The bottom line for this matchup
The defining split here is open vs. closed. NVIDIA Nemotron 3 Ultra gives you weights you control — self-host it, fine-tune it, keep data in-house, pay only for hardware. Muse Spark 1.1 gives you a managed, always-updated API with no infrastructure to run. Teams with GPUs, privacy requirements, or huge volume often favour the open model; teams that want zero ops and the latest capabilities favour the closed one. Capability is close enough that this operational question, not the benchmark, usually decides it.
Want both Muse Spark 1.1 and NVIDIA Nemotron 3 Ultra without two subscriptions? LumiChats gives you these plus 40+ models under one ₹69/day pass (about $1/day) — draft with one, cross-check with the other.

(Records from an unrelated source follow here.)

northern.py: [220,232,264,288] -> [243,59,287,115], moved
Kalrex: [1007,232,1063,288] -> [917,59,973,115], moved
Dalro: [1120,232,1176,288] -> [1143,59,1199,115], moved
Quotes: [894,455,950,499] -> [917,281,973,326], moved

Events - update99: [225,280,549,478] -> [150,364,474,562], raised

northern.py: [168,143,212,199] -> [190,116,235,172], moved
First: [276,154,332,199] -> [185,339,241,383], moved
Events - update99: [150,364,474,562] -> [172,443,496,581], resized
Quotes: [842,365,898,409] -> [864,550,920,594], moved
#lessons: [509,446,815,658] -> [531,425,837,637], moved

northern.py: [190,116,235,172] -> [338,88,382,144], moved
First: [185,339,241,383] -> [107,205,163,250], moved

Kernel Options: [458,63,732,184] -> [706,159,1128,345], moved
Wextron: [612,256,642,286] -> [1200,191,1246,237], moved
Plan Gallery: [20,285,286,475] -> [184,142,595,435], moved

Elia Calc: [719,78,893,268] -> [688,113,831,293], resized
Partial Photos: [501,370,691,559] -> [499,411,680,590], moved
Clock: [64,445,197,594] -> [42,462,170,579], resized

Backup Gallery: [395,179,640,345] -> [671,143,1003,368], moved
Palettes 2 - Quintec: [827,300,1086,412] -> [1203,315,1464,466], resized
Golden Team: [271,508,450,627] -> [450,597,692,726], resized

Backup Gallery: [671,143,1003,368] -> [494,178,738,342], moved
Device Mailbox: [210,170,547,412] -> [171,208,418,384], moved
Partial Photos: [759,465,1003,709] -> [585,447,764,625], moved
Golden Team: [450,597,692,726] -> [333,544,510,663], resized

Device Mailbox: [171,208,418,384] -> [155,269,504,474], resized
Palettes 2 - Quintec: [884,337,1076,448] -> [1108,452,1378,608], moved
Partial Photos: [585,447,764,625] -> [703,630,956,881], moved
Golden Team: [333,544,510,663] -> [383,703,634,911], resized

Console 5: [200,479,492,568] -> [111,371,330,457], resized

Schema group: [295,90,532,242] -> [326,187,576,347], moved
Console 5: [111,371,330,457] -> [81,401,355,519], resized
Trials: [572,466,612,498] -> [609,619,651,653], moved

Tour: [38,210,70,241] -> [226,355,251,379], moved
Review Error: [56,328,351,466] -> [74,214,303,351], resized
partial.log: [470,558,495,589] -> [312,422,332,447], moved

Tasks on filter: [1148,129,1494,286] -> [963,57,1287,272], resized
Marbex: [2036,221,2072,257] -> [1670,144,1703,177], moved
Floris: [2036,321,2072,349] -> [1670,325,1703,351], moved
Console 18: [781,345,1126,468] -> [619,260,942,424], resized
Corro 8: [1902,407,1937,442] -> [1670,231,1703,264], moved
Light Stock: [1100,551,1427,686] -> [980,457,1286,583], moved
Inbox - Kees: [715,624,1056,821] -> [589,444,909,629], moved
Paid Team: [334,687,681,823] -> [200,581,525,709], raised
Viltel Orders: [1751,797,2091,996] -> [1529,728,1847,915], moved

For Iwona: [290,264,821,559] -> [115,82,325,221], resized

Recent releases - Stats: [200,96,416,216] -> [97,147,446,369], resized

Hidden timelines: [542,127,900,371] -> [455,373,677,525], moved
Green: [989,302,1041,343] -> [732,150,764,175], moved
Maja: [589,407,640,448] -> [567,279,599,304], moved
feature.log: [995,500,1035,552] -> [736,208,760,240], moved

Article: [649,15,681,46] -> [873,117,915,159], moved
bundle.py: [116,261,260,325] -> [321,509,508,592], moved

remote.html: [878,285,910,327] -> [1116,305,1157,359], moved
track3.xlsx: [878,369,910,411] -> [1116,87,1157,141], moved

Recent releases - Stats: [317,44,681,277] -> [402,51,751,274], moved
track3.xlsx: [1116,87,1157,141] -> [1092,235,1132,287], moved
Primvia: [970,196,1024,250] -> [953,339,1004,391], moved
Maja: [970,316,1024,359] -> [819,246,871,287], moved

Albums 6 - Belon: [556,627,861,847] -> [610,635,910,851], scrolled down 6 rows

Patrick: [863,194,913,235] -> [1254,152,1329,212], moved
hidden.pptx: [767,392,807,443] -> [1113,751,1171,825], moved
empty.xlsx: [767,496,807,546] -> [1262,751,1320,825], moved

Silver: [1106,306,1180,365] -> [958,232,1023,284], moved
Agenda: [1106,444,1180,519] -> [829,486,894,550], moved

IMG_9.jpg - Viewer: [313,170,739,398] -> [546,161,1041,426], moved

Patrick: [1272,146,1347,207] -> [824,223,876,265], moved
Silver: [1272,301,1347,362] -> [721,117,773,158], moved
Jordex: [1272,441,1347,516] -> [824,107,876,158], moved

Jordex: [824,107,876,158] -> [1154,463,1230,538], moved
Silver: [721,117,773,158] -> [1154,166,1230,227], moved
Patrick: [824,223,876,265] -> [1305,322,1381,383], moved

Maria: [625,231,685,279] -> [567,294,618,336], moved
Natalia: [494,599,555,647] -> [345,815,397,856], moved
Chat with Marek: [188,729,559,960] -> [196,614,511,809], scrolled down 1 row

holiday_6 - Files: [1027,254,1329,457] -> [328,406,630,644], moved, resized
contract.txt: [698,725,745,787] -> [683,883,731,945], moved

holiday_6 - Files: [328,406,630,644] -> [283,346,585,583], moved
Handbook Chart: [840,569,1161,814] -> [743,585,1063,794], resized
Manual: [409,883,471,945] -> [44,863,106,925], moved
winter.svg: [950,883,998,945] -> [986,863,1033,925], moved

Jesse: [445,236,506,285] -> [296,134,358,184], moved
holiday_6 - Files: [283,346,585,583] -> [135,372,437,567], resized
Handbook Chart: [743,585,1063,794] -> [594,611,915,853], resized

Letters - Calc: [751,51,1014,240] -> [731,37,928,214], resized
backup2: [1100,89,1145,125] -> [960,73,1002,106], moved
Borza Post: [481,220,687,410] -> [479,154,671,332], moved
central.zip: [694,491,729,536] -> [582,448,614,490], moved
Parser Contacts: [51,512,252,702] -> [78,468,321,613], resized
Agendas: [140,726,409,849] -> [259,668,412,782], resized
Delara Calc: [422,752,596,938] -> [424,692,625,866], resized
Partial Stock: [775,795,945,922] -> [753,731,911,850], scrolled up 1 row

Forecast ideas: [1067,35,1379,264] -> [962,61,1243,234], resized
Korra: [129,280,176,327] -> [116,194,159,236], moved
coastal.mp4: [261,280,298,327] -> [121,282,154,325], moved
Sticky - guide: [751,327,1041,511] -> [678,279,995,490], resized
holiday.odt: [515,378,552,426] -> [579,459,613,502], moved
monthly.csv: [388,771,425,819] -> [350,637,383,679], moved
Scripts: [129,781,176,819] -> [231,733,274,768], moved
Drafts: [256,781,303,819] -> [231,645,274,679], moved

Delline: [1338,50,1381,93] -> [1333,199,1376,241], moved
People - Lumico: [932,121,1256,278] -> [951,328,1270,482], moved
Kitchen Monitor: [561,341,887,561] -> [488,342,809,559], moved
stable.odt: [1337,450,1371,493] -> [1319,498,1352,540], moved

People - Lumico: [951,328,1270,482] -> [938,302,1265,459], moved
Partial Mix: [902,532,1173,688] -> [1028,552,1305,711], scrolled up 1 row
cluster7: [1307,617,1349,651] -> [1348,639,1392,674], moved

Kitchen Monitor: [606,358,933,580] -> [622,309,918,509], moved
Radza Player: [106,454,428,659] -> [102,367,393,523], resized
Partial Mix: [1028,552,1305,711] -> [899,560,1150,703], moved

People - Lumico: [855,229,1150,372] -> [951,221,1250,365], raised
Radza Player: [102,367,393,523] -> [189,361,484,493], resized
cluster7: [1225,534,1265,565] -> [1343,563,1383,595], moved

Is Muse Spark 1.1 or NVIDIA Nemotron 3 Ultra better for coding?
Public SWE-Bench figures are not available for either model, so the honest test is your own repository — run an identical real bug through both. By design, Muse Spark 1.1 leans toward scaled tool use — 88.1 on mcp atlas, ahead of opus 4.8 and gpt-5.5 (vendor-reported) while NVIDIA Nemotron 3 Ultra leans toward the most capable open-weight model from a us lab (artificial analysis intelligence index of about 48), and that positioning usually predicts which feels better on your codebase.
Which is cheaper, Muse Spark 1.1 or NVIDIA Nemotron 3 Ultra?
NVIDIA Nemotron 3 Ultra is open-weight, so self-hosting means no per-token fee (you pay for hardware instead), while Muse Spark 1.1 is API-metered at $1.25/$4.25 per 1M tokens. For most teams without GPUs, the API model is cheaper to start; at very high volume, self-hosting can win.
Which has the bigger context window?
Effectively neither — 1M vs 1M is a difference of a few percent. Remember advertised ≠ usable: recall typically degrades before the ceiling.
Can I use both Muse Spark 1.1 and NVIDIA Nemotron 3 Ultra together?
Yes — a multi-model platform like LumiChats gives you Muse Spark 1.1, NVIDIA Nemotron 3 Ultra and 40+ others under one ₹69/day pass (about $1/day), so you can draft with one and cross-check with the other instead of buying two subscriptions.
Which is newer, Muse Spark 1.1 or NVIDIA Nemotron 3 Ultra?
Muse Spark 1.1 — released July 9, 2026, about 35 days after NVIDIA Nemotron 3 Ultra.
Specifications and benchmarks reflect publicly reported figures as of June 2026 and may change as providers release updates. Always verify on your own workload.